Hmmm, does this imply that Airbus aircraft cannot be stalled or flown beyond airframe limits?
13th Nov 2004, 18:24
"Hmmm, does this imply that Airbus aircraft cannot be stalled or flown beyond airframe limits?"
Yes! As long as the flight computers don't revert back into their "safe" modes, you are limited to:
66° bank angle
Specific nose up/down attitudes.
Also, shortly before stalling, the aircraft's autothrust system will select max thrust and the attitude will be limited to a non-stalling attitude.
If you pull harder, nothing happens.
The same thing (well actually the opposite) happens if you are close to Vmo.
The nose will go up and the power will be limiited.

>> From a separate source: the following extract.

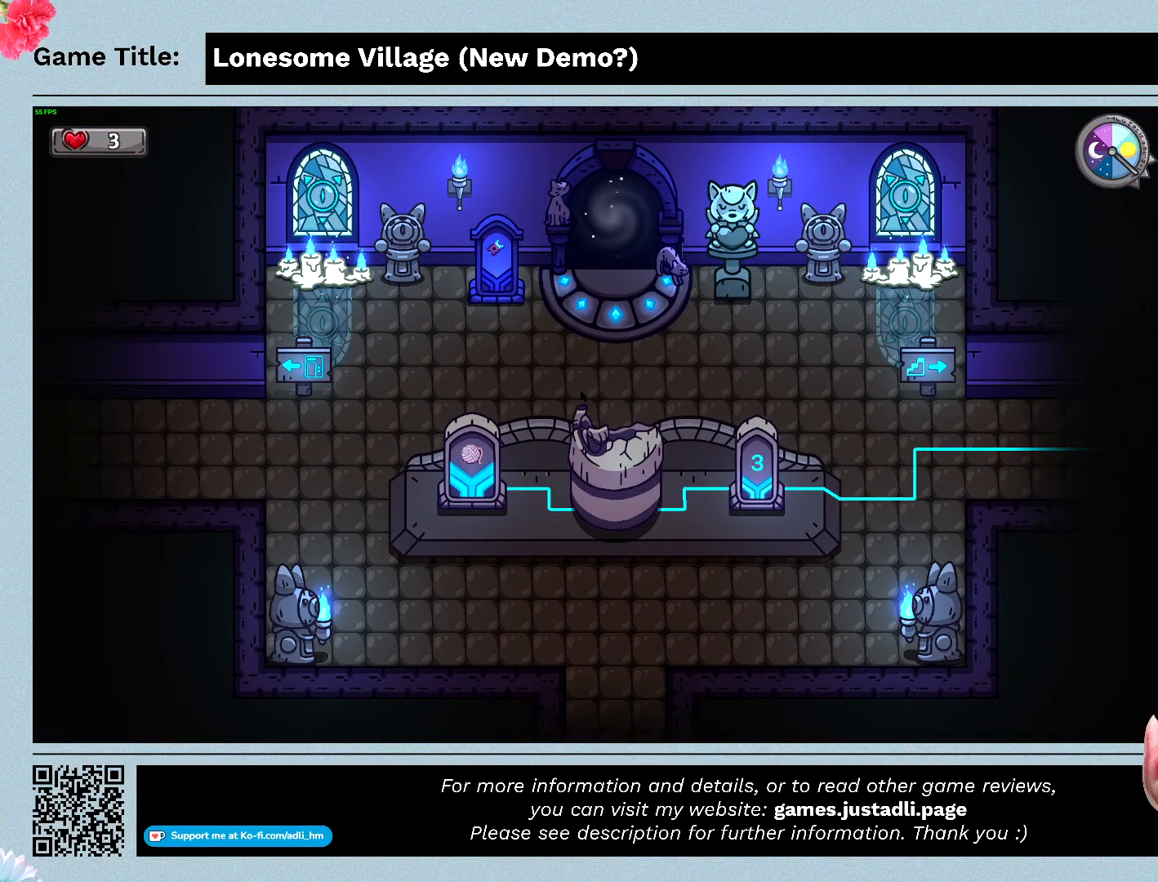
{"keys": ["s"], "mouse": [], "events": []}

These safe guards are all turned off in the backup mode known as "Direct Law". There the stick functions the same as the yoke on other a/c.
You also have a mode between "Normal law" and "Direct law" which is called "alternate law" and there you still have some features (like autotrim) and safe guards.
The African Dude
13th Nov 2004, 18:26
Nope.... this does!
Modern Airbus aircraft (320/330/340) have a sidestick, like a computer joystick, not a yoke and have hard protections via the fly by wire system. This means you cannot stall it, overstress the airframe etc.

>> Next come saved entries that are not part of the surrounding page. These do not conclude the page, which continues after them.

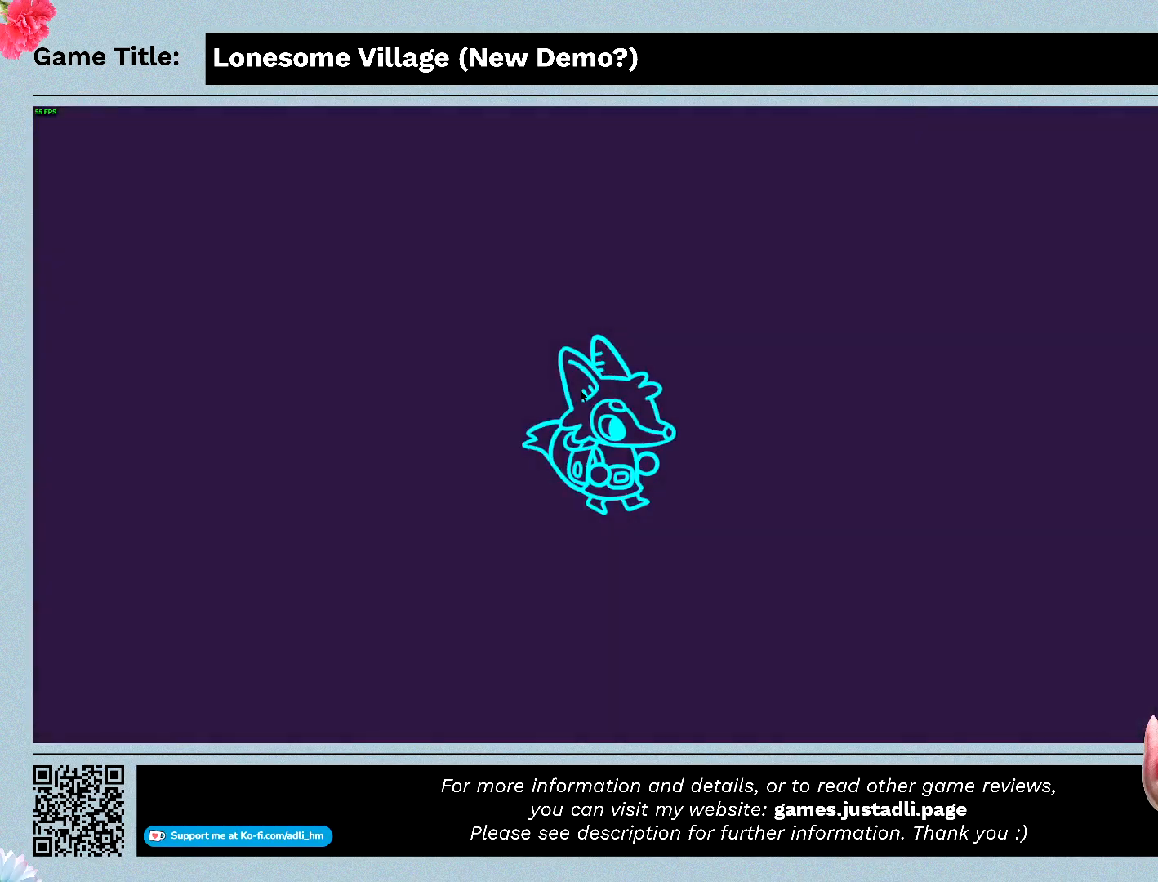
{"keys": ["s"], "mouse": [], "events": []}
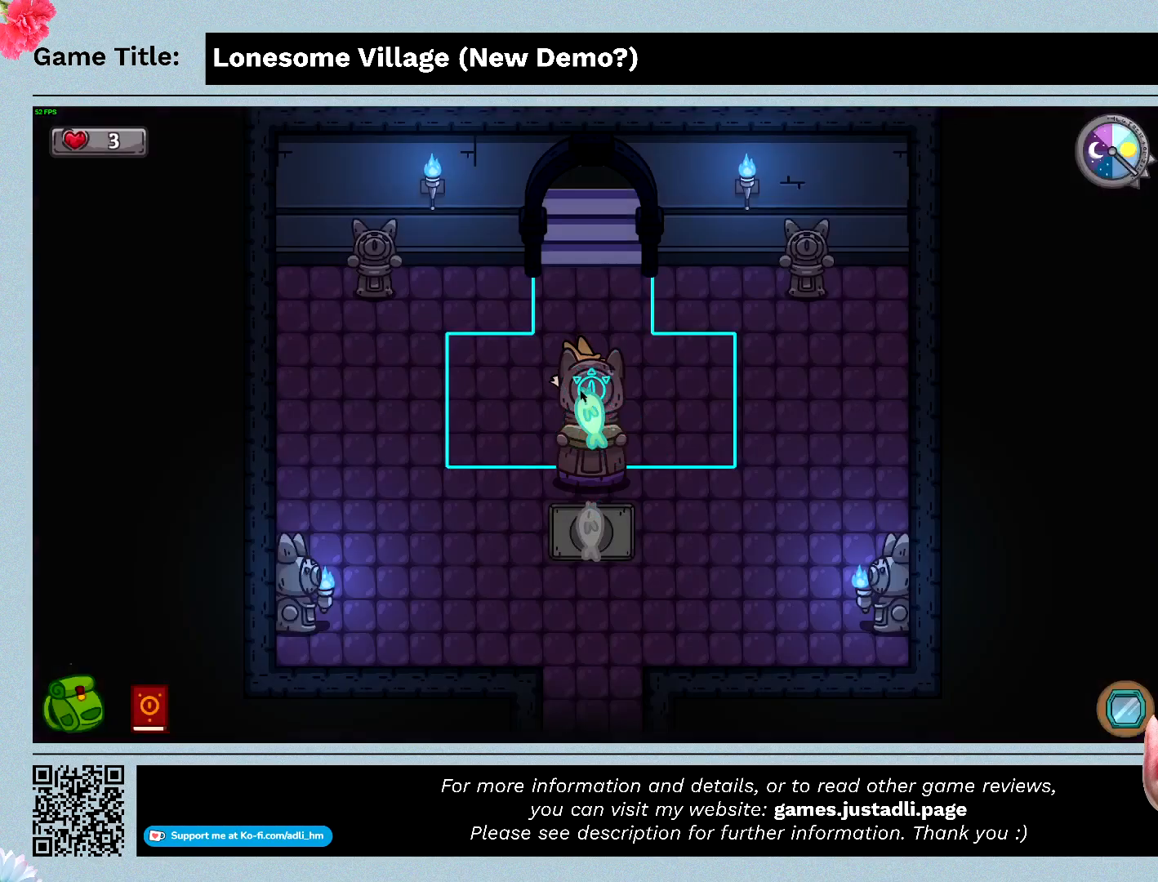
{"keys": [], "mouse": [], "events": [[333, "s", "up"]]}
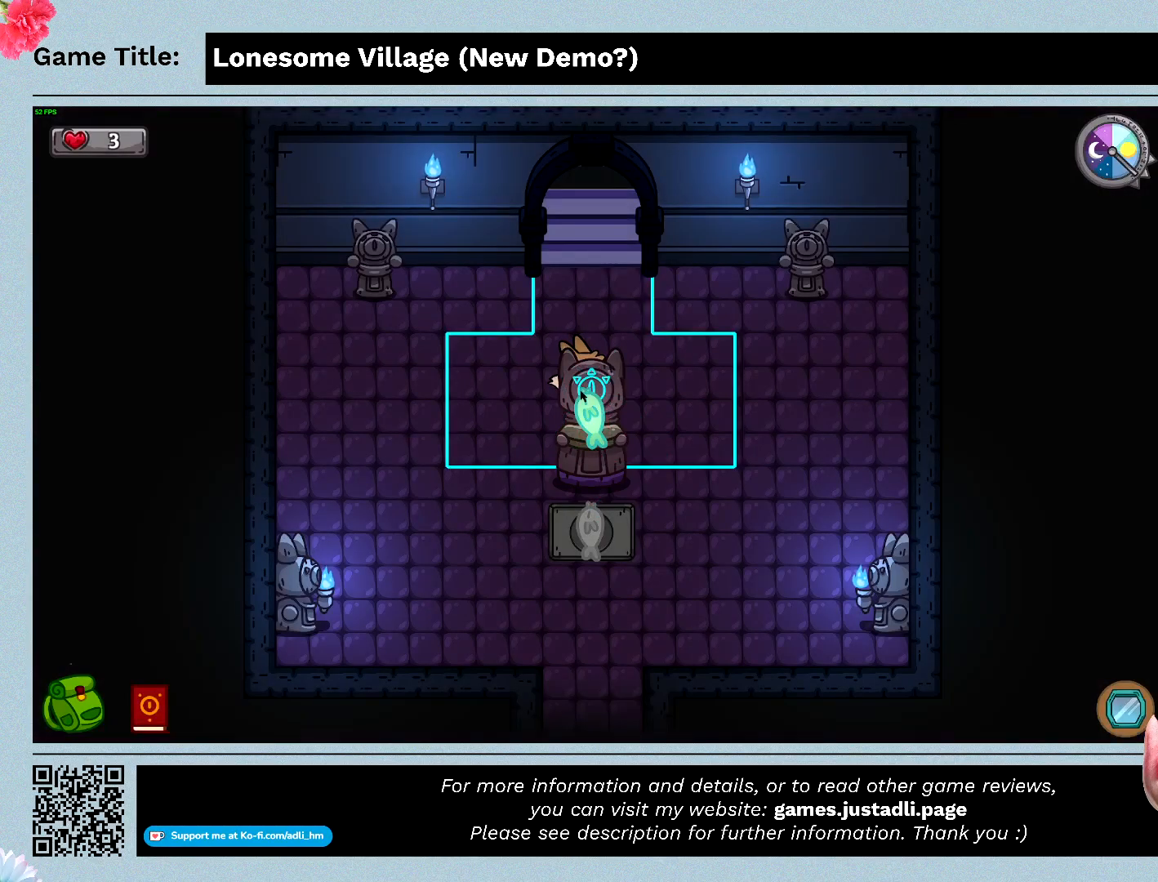
{"keys": ["a"], "mouse": [], "events": [[467, "a", "down"]]}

Edit: K8Flyer you beat me to it!
13th Nov 2004, 21:06
The Main difference between Boeing and Airbus is that Airbus ia 'cheaper'...Not built to Boeing strengths(lighter) for more performance...But as a friend who has recently 'checked' out on the 757 said compared to the 320/330"it's a nice simple aircraft"(circ1980)
When I was asked how I liked the 320,after flying the 727 for 10 years,I could only reply"the 727 was stronger,I don't think the 320 will'last'as long as a 727...But any aircraft that can give me a single engine autoland in WOXOF conditions is'nt all bad"
14th Nov 2004, 03:16
Just a few things i would like to clarify..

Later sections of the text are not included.